BIDS Machine Learning and Science Forum
Date: Monday, January 24, 2022
Time: 11:00 AM - 12:00 PM Pacific Time
Location: Participate remotely using this Zoom link
AV2.0: Learning a Globally Scalable Driving Intelligence
Speaker: Alex Kendall, Co-founder and CEO, Wayve
Abstract: In this talk, I'll discuss a new approach to autonomous driving -- moving away from an expensive array of sensors, HD maps and rules-based control strategies -- to leveraging end-to-end deep learning. I'll show our pioneering work at Wayve, from the first ever reinforcement learning agent on an autonomous vehicle in 2018, to a generalised driving intelligence able to drive across multiple cities in 2021. Autonomous driving has unique challenges compared to other big-data problems, and I'll finish by discussing some grand challenges to motivate future work.
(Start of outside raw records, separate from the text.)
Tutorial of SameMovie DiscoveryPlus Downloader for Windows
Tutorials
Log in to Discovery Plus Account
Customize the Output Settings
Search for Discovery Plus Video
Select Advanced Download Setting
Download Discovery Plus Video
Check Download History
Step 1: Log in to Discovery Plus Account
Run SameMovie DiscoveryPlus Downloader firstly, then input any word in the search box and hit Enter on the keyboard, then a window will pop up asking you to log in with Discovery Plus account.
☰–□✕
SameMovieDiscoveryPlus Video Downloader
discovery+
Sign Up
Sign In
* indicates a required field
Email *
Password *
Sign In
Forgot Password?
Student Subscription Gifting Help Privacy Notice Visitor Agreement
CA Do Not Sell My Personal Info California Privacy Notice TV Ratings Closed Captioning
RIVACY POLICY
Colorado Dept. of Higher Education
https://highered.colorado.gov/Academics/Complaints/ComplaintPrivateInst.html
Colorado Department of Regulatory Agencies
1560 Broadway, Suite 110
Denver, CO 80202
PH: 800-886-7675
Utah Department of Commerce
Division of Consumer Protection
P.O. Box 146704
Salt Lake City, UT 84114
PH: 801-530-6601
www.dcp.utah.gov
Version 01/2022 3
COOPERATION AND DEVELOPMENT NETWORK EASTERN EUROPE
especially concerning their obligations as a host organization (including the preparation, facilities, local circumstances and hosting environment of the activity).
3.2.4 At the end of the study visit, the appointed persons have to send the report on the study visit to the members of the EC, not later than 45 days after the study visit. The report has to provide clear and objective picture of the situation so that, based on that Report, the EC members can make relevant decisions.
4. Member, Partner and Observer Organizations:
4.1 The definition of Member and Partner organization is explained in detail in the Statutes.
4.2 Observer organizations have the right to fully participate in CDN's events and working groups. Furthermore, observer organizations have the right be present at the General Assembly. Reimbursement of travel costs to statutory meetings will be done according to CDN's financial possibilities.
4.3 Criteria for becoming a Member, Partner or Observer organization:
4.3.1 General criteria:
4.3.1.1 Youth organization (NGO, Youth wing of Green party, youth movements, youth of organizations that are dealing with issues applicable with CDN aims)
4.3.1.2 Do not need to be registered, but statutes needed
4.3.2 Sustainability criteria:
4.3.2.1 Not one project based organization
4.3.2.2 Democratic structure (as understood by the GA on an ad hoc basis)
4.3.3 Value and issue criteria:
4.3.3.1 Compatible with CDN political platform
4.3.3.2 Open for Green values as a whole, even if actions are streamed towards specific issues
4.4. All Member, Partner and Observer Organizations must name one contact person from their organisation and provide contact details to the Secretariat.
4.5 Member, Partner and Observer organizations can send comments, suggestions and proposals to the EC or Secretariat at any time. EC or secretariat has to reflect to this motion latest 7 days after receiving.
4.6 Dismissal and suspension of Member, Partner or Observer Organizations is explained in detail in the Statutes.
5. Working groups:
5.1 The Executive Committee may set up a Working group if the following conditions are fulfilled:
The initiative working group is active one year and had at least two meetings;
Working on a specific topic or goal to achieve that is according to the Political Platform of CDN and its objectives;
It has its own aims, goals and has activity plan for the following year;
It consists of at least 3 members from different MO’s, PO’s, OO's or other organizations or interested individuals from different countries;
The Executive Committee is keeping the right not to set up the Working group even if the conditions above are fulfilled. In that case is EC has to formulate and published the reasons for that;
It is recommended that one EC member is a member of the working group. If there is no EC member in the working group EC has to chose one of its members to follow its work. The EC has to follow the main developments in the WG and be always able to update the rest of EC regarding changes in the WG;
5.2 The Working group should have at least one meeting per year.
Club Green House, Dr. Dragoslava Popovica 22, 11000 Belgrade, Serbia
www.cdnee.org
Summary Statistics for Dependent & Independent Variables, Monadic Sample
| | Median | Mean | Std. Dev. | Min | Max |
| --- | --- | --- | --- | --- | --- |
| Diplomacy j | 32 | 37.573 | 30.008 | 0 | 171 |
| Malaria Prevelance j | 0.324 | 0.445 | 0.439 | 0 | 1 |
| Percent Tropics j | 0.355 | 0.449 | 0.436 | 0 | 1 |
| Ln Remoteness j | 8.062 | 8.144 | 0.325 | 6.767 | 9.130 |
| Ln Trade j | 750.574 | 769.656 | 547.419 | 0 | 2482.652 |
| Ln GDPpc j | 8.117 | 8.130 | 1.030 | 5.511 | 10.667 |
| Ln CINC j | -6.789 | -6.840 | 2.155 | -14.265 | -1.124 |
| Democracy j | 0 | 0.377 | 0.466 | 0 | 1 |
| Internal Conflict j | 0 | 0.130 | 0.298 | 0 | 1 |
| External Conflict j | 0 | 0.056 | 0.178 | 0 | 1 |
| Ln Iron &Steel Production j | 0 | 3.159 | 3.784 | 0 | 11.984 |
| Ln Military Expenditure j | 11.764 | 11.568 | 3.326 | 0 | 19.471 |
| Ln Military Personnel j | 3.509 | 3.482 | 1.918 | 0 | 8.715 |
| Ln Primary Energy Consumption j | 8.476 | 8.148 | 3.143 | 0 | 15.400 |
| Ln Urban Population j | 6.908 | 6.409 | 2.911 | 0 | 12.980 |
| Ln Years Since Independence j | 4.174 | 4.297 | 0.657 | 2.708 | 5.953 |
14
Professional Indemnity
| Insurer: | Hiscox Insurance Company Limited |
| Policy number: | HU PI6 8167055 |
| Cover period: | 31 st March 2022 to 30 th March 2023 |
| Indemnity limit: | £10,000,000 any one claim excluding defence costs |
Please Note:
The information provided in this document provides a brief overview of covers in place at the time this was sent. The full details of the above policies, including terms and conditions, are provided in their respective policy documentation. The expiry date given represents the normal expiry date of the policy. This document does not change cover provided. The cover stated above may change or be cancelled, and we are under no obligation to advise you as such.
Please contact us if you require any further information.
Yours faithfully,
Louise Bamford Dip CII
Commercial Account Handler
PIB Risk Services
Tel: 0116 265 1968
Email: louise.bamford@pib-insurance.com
The BIDS Machine Learning and Science Forum meets biweekly to discuss current applications across a wide variety of research domains in the physical sciences and beyond. Hosted by BIDS Affiliates Uroš Seljak (professor of Physics at UC Berkeley) and Ben Nachman (physicist at Lawrence Berkeley National Laboratory), these active sessions bring together domain scientists, statisticians, and computer scientists who are either developing state-of-the-art methods or are interested in applying these methods in their research. To receive email notifications about upcoming meetings, or to request more information, please contact the organizers at berkeleymlforum@gmail.com. All interested members of the UC Berkeley and Berkeley Lab communities are welcome and encouraged to attend.
Speaker(s)

Alex Kendall
Alex Kendall is the CEO of Wayve, a start-up pioneering AV2.0: the next-generation approach to autonomous driving. Alex has raised over $258m and was named on the 2020 Forbes 30 Under 30 list for contributions to technology entrepreneurship. Wayve was the first team to deploy autonomous vehicles on public roads with end-to-end deep learning. Alex was a Research Fellow at Trinity College at the University of Cambridge, where he completed his PhD as a Woolf Fisher Scholar.